Generating novel views using Latent Diffusion – This sneaker does not exist

I’m looking for work! If you, or a company you know, is looking for a machine learning or data science role, please reach out!

Rotate left Rotate right

Full demo

The images shown are made using a latent-diffusion model that takes as input an sneaker and an angle embedding, and outputs an image of the sneaker from the given angle. The model is similar to other models that use conditional image diffusion for to synthesize new viewpoints like 3DiM, RenderDiffusion and 3Ddesigner. This particular model has a focus on high resolution images.

The model was trained for 8 days on a single RTX 3090 GPU and can probably perform much better if trained for longer on a larger dataset. This implies that it may even be possible to create a larger, more general-purpose model.

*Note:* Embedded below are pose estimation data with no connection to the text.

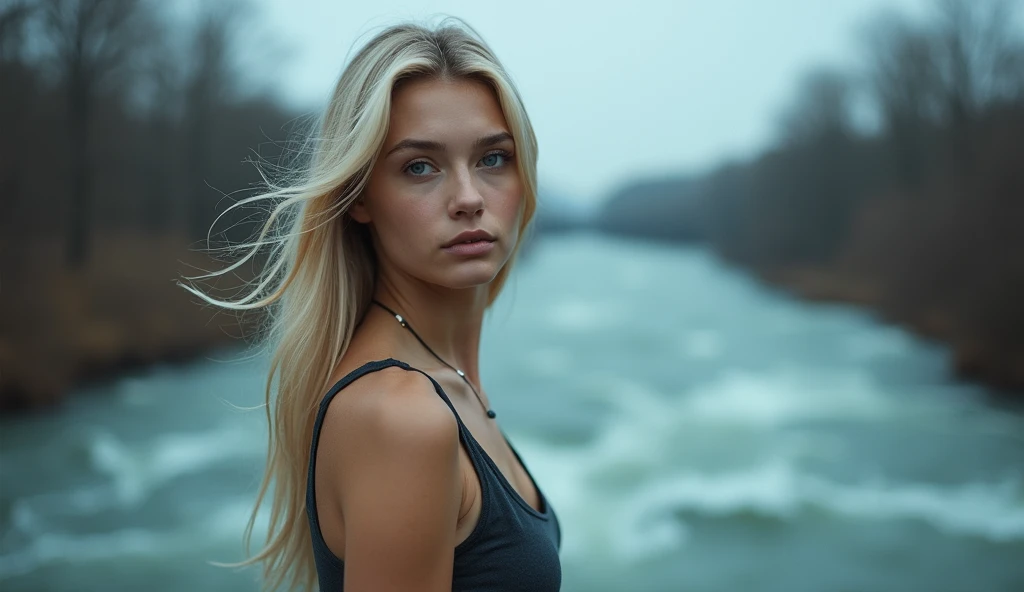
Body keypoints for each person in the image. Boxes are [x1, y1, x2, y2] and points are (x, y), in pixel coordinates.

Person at [180, 17, 561, 592]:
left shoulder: (445, 385)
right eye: (419, 167)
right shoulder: (401, 416)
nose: (468, 198)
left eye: (492, 158)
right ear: (359, 197)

The model works with both real images of sneakers, and generated images of sneakers. The model and code will be released once I clean up my code.

This project is for research purposes only.

Model Details

Latent Diffusion model with a VQ-f4 autoencoder

Channels: 480

Channels multiplier: 1,1,1,1

Attention resolutions: False,False,True,True

Dropout: 10%

Noise schedule: Cosine

All images were sampled using the PLMS sampler and classifier-free guidance.

All images on the demo are generated using a separate Latent Diffusion model. But I am currently unsatisfied with its diversity and consistency of results. I have some promising initial experiments using Poisson Flow Generative Models in the pipeline. If the results work out I will make a bigger demo and public model.